Prawdą jest, że wśród polityków Bernie Sanders nie został prezydentem USA, a Jeremy Corbyn premierem Wielkiej Brytanii, ale wściekli antysyjoniści mają przyczółek w legislaturach obu krajów; Na przykład sprzeciwili się rezolucji Izby Reprezentantów USA gratulującej Izraelowi 75. rocznicy jego powstania. Siły antysyjonistyczne rosną w siłę na całym świecie, o czym świadczą Gabriel Boric ("Izrael jest ludobójczym i morderczym państwem") i Luiz Inácio Lula da Silva, wybrani odpowiednio na prezydentów Chile i Brazylii w 2022 r., a Humza Yousaf został wybrany na pierwszego ministra Szkocji w marcu ubiegłego roku. Obecne trendy sugerują, że Pałac Elizejski, Downing Street 10 i Biały Dom są w ich zasięgu.
Lewicowa wrogość wobec Izraela może przybierać skrajne formy werbalne, jak pokazuje kilka przykładów sprzed 7 października. Hasła wykrzykiwane podczas demonstracji na nowojorskim Grand Central Station, jednym z najbardziej znanych miejsc w mieście, obejmowały: "Uwolnić ich wszystkich, syjonizm musi upaść! Osadniku, osadniku, wracaj do domu! Palestyna jest tylko nasza! Nie chcemy żadnych dwóch państw, chcemy tego wszystkiego! Pięć, sześć, siedem, osiem, zmiażdżyć osadnicze państwo syjonistyczne!" Angielski muzyk Roger Waters porównał Izrael do nazistowskich Niemiec. Rafiki Morris z Wszechafrykańskiej Partii Ludowo-Rewolucyjnej oświadczył na wiecu w Waszyngtonie, że "jedynym dobrym syjonistą jest martwy syjonista".
Antyizraelscy demonstranci zebrali się przed Operą w Sydney 9 października 2023 r. |
Niektórzy lewicowcy się poza słowami: Rachel Corrie złożyła najwyższą ofiarę w 2003 roku, celowo stawiając się na drodze opancerzonego buldożera obsługiwanego przez Izraelskie Siły Obronne, dając się zmiażdżyć, zabić i zamienić w palestyńską "męczennicę".
Wniosek. Iran i Palestyńczycy stanowią przeciwstawne zagrożenia egzystencjalne dla Izraela: przemoc, a nie narrację; Narracja, a nie przemoc. Z punktu widzenia państwa żydowskiego, akceptacja Palestyńczyków jest równie ważna, jak położenie kresu zagrożeniu ze strony Iranu. Ich wzajemne oddziaływanie działa synergicznie, a jedno wzmacnia drugie. Razem przeszkadzają Izraelowi stać się normalnym państwem.

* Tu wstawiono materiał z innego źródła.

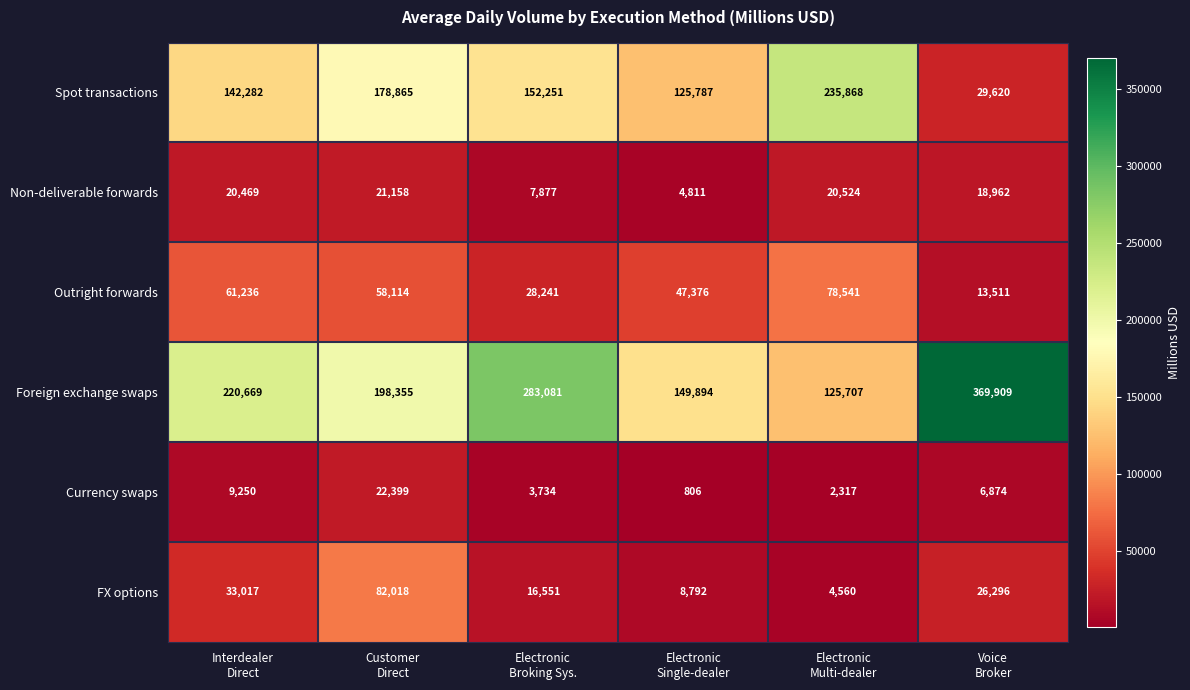

Between Interdealer
Direct and Voice
Broker, which series saw the biggest shift?

Foreign exchange swaps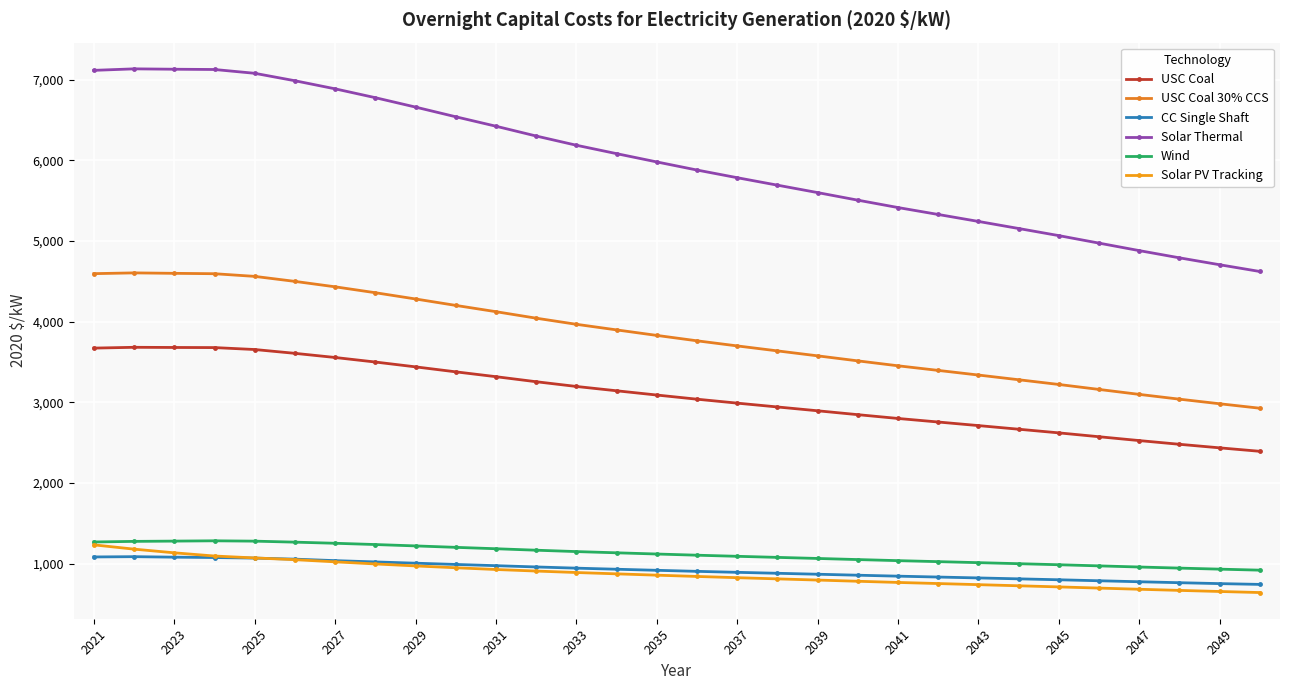

True or false: Wind and USC Coal intersect in this chart.

False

Dopóki nie uda jej się ich pokonać, należy do tej niewielkiej liczby państw (kolejnym jest Bahrajn), których istnienie stoi pod znakiem zapytania.
Daniel Pipes (DanielPipes.org, @DanielPipes) jest prezesem Forum Bliskowschodniego i autorem niedawno opublikowanej książki Israel Victory: How Zionists Win Acceptance and Palestinians Get Liberated (Wicked Son), z której częściowo pochodzi ten artykuł. © 2024 autorstwa Daniela Pipesa. Wszelkie prawa zastrzeżone.